Your task.
Copy everything in the listing below from the line containing "List the labels" down to the line containing "2021 uitvoering, 2021", including both of those lines, and reproduce them exactly.

Records for this task.
• • • •
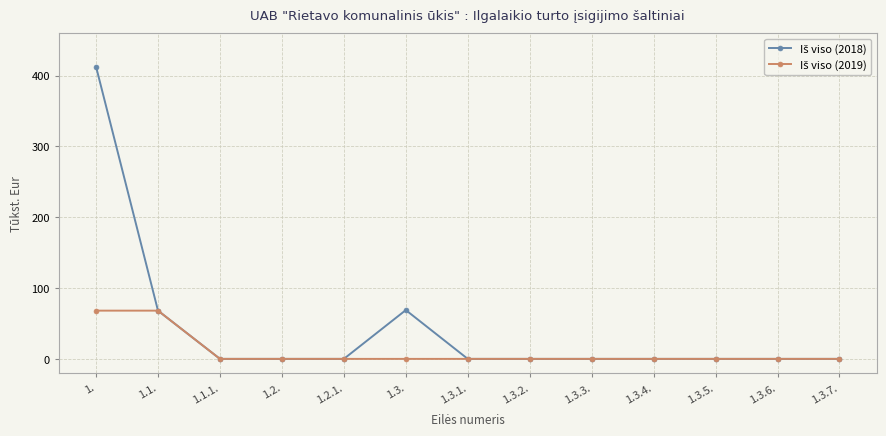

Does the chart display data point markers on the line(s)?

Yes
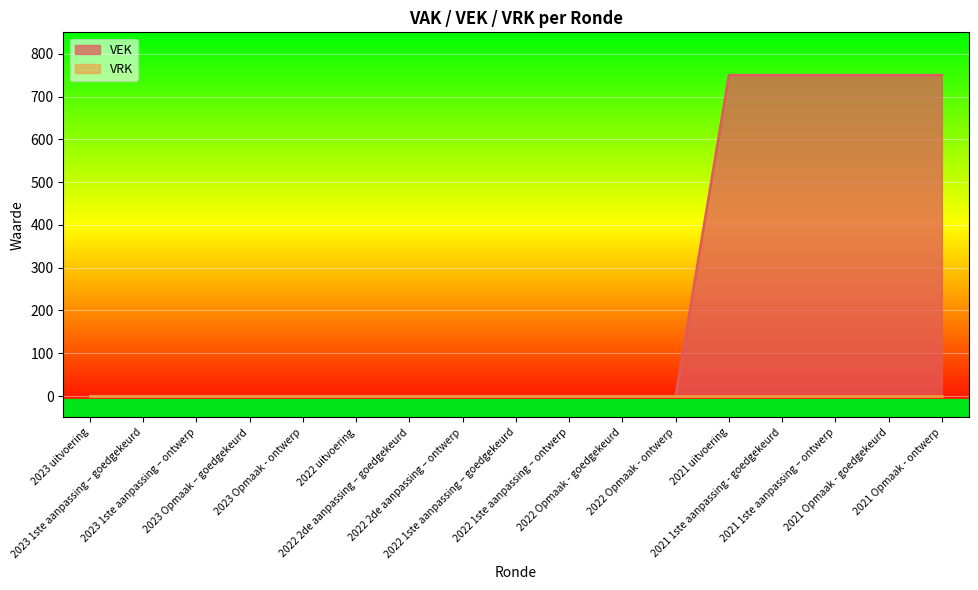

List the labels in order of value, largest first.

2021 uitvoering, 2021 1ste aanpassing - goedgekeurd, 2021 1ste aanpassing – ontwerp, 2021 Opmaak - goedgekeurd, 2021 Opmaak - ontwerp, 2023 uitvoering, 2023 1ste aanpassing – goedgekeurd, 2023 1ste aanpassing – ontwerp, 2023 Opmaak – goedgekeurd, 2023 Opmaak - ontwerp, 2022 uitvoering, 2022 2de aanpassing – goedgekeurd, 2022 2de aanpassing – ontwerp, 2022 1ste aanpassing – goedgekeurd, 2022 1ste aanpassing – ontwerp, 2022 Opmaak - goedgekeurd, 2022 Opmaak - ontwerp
• • • •
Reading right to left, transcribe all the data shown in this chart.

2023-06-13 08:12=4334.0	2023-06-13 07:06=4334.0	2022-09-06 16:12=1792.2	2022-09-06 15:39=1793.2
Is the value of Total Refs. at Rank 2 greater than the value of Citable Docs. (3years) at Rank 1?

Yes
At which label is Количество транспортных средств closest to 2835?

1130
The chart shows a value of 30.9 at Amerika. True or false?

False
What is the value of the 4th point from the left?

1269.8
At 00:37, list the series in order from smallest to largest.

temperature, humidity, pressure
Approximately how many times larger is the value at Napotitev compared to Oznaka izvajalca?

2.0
• • • •
Worked solution.
List the labels in order of value, largest first.

2021 uitvoering, 2021 1ste aanpassing - goedgekeurd, 2021 1ste aanpassing – ontwerp, 2021 Opmaak - goedgekeurd, 2021 Opmaak - ontwerp, 2023 uitvoering, 2023 1ste aanpassing – goedgekeurd, 2023 1ste aanpassing – ontwerp, 2023 Opmaak – goedgekeurd, 2023 Opmaak - ontwerp, 2022 uitvoering, 2022 2de aanpassing – goedgekeurd, 2022 2de aanpassing – ontwerp, 2022 1ste aanpassing – goedgekeurd, 2022 1ste aanpassing – ontwerp, 2022 Opmaak - goedgekeurd, 2022 Opmaak - ontwerp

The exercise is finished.